The truth is, I don’t know the answer.
It might be that it’s brilliant, and hasn’t
found the right publisher yet.
It might be that it’s a work you had to
write as part of your writing apprenticeship, and although it’s helped you grow
in your craft, and brought you joy in its creation as well as despair in its
rejection, it is in some way too personally yours for a publisher to risk
It may be that you will never know which.
So while you wonder, the choices are:
Give up; take up sky diving or
brain surgery instead. Or, more seriously - take a holiday from writing, refresh yourself and then make your decisions.
Pour every atom of your energy
into having this work published. Some people do this, and it works. Others do
it, and it comes close to destroying them. You need to decide whether doing so will move you forward or stunt your growth.
But this is my preference:
3) Recognise, acknowledge and honour
your legitimate grief for your hopes for this creation.
Meditate, do EFT
tapping, talk it out, exercise it out… whatever works for you.

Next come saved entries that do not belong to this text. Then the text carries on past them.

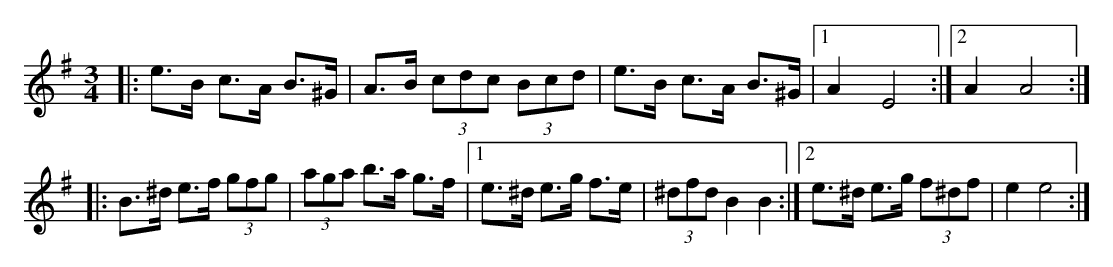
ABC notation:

X:1
M:3/4
K:Emin
|:e>B c>A B>^G|A>B (3cdc (3Bcd|e>B c>2A B>^G|1 A2 E4:|2 A2 A4:|:
B>^d e>f (3gfg|(3aga b>a g>f|1 e>^d e>g f>e|(3^dfd B2 B2:|2 e>^d e>g (3f^df|e2 e4:|
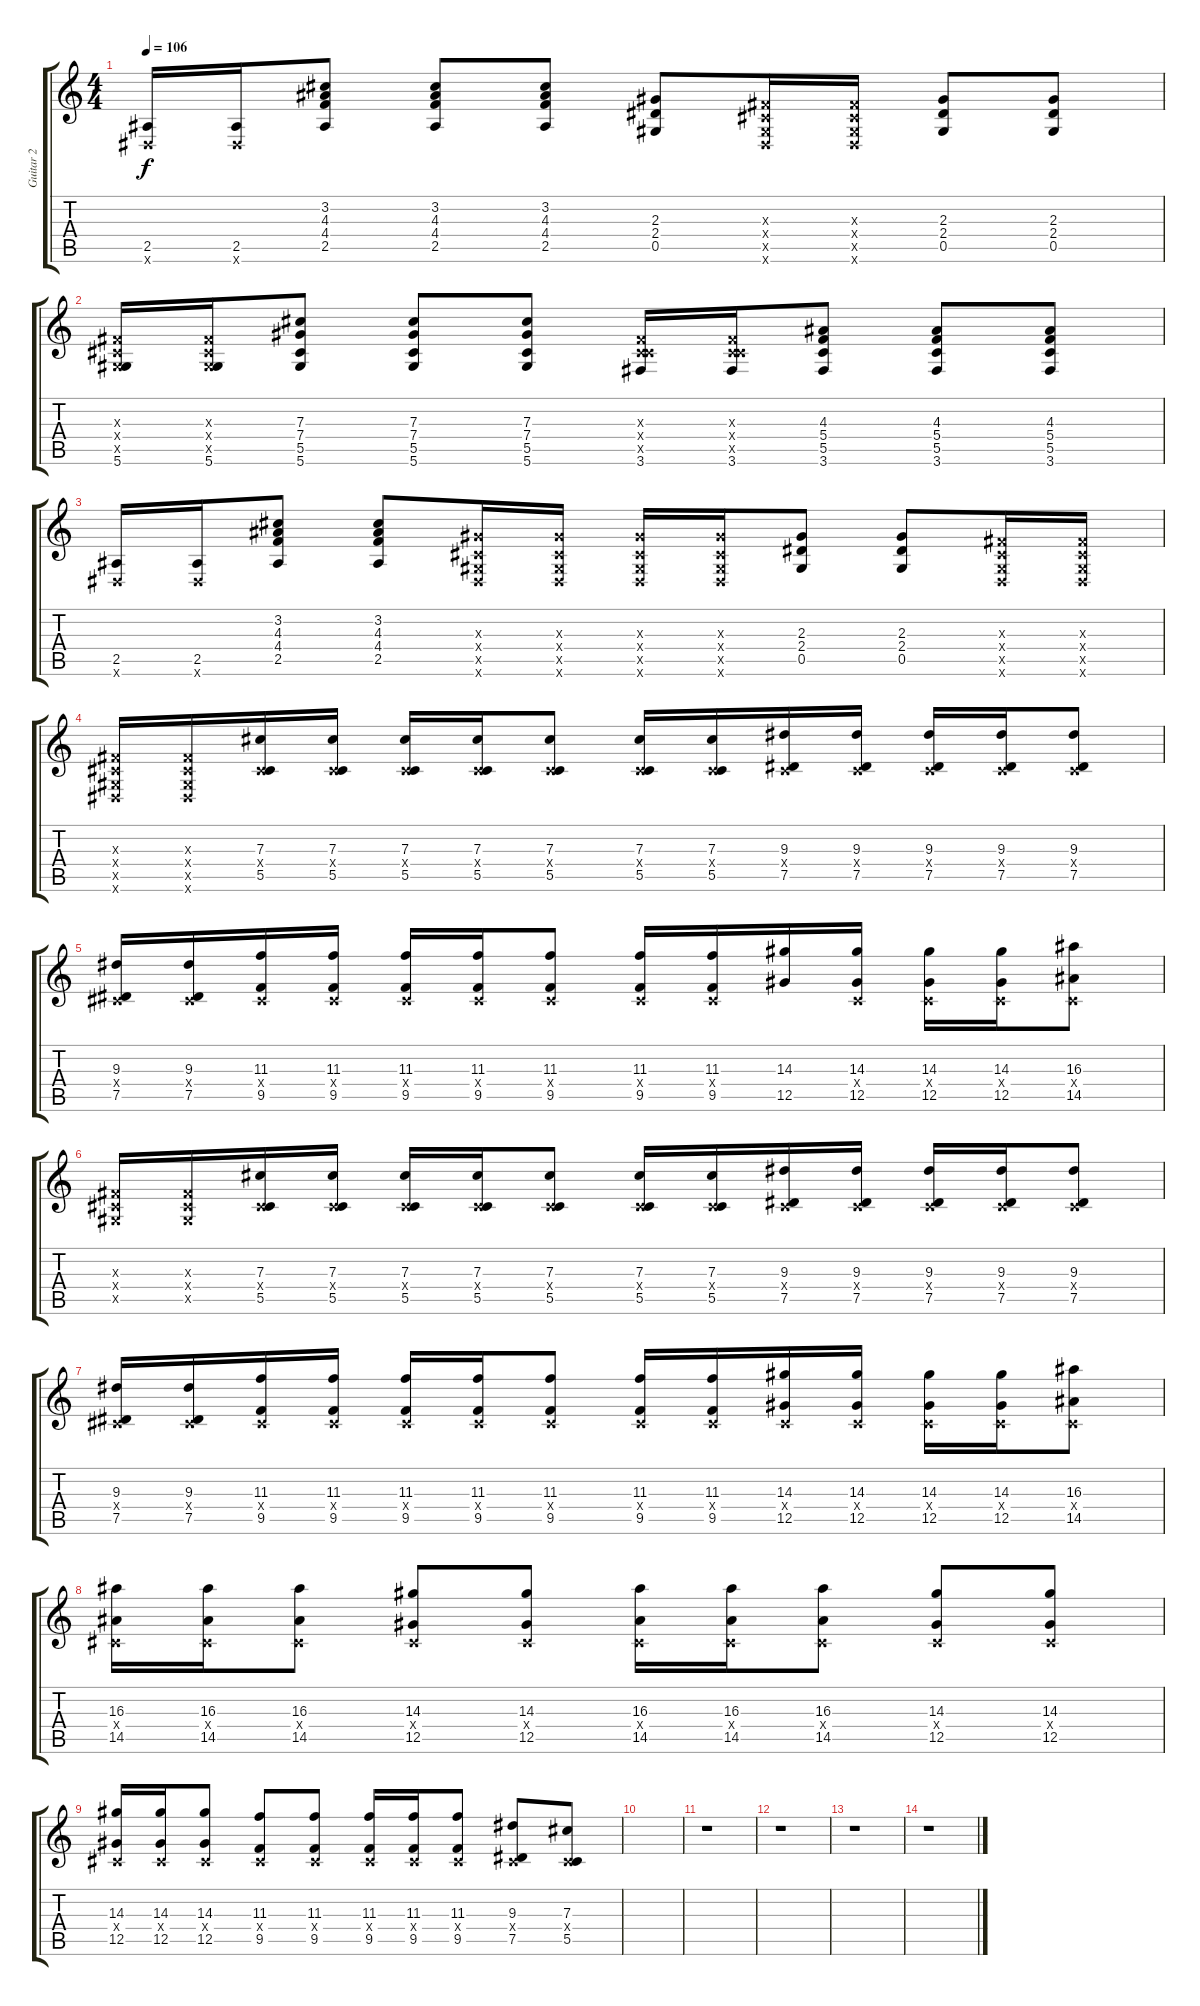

When you've dealt with it, you'll be able to put the loved work aside, and start a new one. Ideas are
infinite. You’re a writer: you will find more. You’re a human: your love will
grow to accommodate your new story and characters. Like any new relationship,
you need to let go of the old love and throw everything you have into the new
In six months, in a year, in twenty, have another look at your first
love. Maybe the time will be right for it – you’ll dust it off and someone will
leap at it. Maybe you can use the setting and characters in another story. The
worst-case scenario is that it will show you how you’ve grown.
And while you're deciding, don't forget that nearly all of us whom you see as successful have been through this, and still go through it in varying degrees. Sometimes all we can tell ourselves is the mantra: it's never wasted.
I never save rejection letters, but this is a pretty rejected looking page from Nim at Sea.